25.12.12

Stuxnet

Iran verwirrt mit Meldung zu Cyber-Attacke

Abermals sei der Iran Opfer einer Cyber-Attake geworden, meldete eine halbstaatliche Nachrichtenagentur. Ziel sei ein Kraftwerk im Süden des Landes gewesen. Dann dementierte Iran die Meldung.

Foto: dapd

Teile des Codes des neu entdeckten Computerviruses Flame sind auf der Webseite Securelist.com zu sehen. Das Virus sei auch bei Angriffen auf den Iran benutzt worden
Teile des Codes des Computerviruses Flame sind auf der Webseite Securelist.com zu sehen. Das Virus sei auch bei Angriffen auf den Iran benutzt worden

Der Iran hat eigene Angaben zu einem neuerlichen Cyber-Angriff auf seine Industrie nach kurzer Zeit wieder dementiert. Ein örtlicher Vertreter des Zivilschutzes sagte der Nachrichtenagentur Isna am Dienstag zunächst, ein Virus habe unter anderem ein Elektrizitätsunternehmen in der Provinz Hormusgan angegriffen. Später erklärte er im Internet, er habe nur davon gesprochen, darauf vorbereitet zu sein.

Den ursprünglichen Angaben von Ali Akbar Achawan zufolge konnte der "in den vergangenen Monaten" erfolgte Cyber-Angriff in der südlichen Provinz mit Hilfe von Hackern abgewehrt werden.

Für die Attacke machte er zunächst nicht näher genannte "Feinde" verantwortlich und verglich den Virus mit dem Computerwurm Stuxnet, der 2010 in Rechner des iranischen Atomprogramms eingeschleust worden war.

Wenige Stunden später erklärte Achawan auf der Internetseite des staatlichen Fernsehens, er habe bei der Pressekonferenz nur darauf hingewiesen, dass die Behörden bereit seien, solche Angriffe abzuwehren. Seine Äußerungen seien falsch interpretiert worden.

Stuxnet hatte 2010 für Aufsehen gesorgt, als er etwa Atomanlagen des Iran befiel. Die "New York Times" hatte im Juni berichtet, der Angriff gehe auf die US-Regierung zurück.

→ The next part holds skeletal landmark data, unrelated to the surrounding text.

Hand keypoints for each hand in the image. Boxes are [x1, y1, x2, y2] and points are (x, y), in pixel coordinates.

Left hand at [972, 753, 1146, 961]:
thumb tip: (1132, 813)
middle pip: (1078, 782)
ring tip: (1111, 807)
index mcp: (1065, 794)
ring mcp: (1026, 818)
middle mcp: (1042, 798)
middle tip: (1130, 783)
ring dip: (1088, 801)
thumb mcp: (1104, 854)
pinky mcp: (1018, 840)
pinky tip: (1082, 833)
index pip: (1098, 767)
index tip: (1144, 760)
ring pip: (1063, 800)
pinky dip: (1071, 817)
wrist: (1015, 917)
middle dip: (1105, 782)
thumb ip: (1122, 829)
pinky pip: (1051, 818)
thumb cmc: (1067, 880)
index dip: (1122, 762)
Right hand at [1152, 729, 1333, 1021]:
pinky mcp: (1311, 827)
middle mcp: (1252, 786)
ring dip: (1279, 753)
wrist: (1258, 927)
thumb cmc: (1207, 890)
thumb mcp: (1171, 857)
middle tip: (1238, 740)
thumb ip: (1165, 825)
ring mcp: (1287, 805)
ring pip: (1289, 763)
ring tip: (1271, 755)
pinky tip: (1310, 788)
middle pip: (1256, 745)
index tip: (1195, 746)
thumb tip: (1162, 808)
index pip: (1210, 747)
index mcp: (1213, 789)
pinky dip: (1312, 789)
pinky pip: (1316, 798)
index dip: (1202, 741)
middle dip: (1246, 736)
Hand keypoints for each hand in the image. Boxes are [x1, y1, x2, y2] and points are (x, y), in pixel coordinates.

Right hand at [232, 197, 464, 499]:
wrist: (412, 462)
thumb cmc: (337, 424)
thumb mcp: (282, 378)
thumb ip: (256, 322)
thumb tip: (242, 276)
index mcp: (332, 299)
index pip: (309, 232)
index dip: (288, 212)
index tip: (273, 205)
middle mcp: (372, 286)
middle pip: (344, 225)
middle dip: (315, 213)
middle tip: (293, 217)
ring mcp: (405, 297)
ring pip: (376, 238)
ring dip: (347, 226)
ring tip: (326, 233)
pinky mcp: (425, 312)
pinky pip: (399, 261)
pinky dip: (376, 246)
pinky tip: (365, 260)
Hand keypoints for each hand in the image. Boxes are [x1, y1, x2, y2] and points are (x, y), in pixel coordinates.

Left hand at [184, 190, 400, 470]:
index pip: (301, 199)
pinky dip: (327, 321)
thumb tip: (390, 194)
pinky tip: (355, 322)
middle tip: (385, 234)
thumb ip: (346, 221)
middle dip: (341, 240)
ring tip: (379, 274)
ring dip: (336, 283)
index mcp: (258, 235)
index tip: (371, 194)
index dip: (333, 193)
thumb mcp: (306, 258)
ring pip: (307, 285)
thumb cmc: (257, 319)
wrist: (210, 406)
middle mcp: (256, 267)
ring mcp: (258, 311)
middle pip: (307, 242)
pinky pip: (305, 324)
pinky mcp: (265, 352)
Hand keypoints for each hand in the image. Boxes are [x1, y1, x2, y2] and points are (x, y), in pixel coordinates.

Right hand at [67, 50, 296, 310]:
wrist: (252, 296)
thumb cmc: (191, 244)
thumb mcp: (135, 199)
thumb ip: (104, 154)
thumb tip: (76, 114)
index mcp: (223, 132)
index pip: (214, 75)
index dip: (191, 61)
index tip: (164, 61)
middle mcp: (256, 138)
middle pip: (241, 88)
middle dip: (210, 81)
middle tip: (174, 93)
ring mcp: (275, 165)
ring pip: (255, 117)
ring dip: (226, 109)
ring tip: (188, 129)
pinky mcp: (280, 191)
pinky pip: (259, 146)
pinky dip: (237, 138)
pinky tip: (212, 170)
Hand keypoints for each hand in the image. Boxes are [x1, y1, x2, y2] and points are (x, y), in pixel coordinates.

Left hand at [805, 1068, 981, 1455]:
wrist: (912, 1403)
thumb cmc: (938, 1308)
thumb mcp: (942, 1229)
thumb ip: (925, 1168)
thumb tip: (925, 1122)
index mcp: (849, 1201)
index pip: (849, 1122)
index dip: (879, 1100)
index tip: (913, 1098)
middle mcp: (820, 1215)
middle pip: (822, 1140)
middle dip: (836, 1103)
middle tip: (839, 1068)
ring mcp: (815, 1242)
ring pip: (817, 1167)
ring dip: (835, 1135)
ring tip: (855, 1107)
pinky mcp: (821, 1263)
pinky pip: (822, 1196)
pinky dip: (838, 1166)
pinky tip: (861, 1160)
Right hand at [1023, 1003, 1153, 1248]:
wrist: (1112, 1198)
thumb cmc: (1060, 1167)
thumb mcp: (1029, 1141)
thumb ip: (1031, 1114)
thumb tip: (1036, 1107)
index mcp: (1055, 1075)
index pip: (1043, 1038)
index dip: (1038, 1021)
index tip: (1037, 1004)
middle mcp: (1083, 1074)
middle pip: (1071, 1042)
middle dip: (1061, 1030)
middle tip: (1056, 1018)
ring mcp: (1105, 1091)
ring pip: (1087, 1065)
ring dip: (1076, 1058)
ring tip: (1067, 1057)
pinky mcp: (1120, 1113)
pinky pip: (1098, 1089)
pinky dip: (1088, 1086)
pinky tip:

Angriff auf die Ölindustrie

Mit einer einzigen Angriffsserie seien zeitweise fast tausend der 5000 Zentrifugen zur Urananreicherung in der iranischen Atomanlage Natans lahmgelegt worden. Die Regierung schätze, dass die Cyberangriffe Teherans Atomprogramm um bis zu zwei Jahre zurückgeworfen hätten.

Der Iran hatte wiederholt gemeldet, Cyberangriffe unter anderem mit den Computerviren Stuxnet und Flame, die auch die wichtige Ölindustrie zum Ziel hatten, erfolgreich abgewehrt zu haben.

Der fünftgrößte Öl-Exporteur der Welt hat die Online-Sicherheit deutlich erhöht, nachdem seine Anlagen zur Urananreicherung Opfer des sogenannten Stuxnet-Wurms wurden. Als Drahtzieher des Angriffs verdächtigt die Islamische Republik die Erzfeinde USA oder Israel. Beide Länder weisen den Verdacht zurück.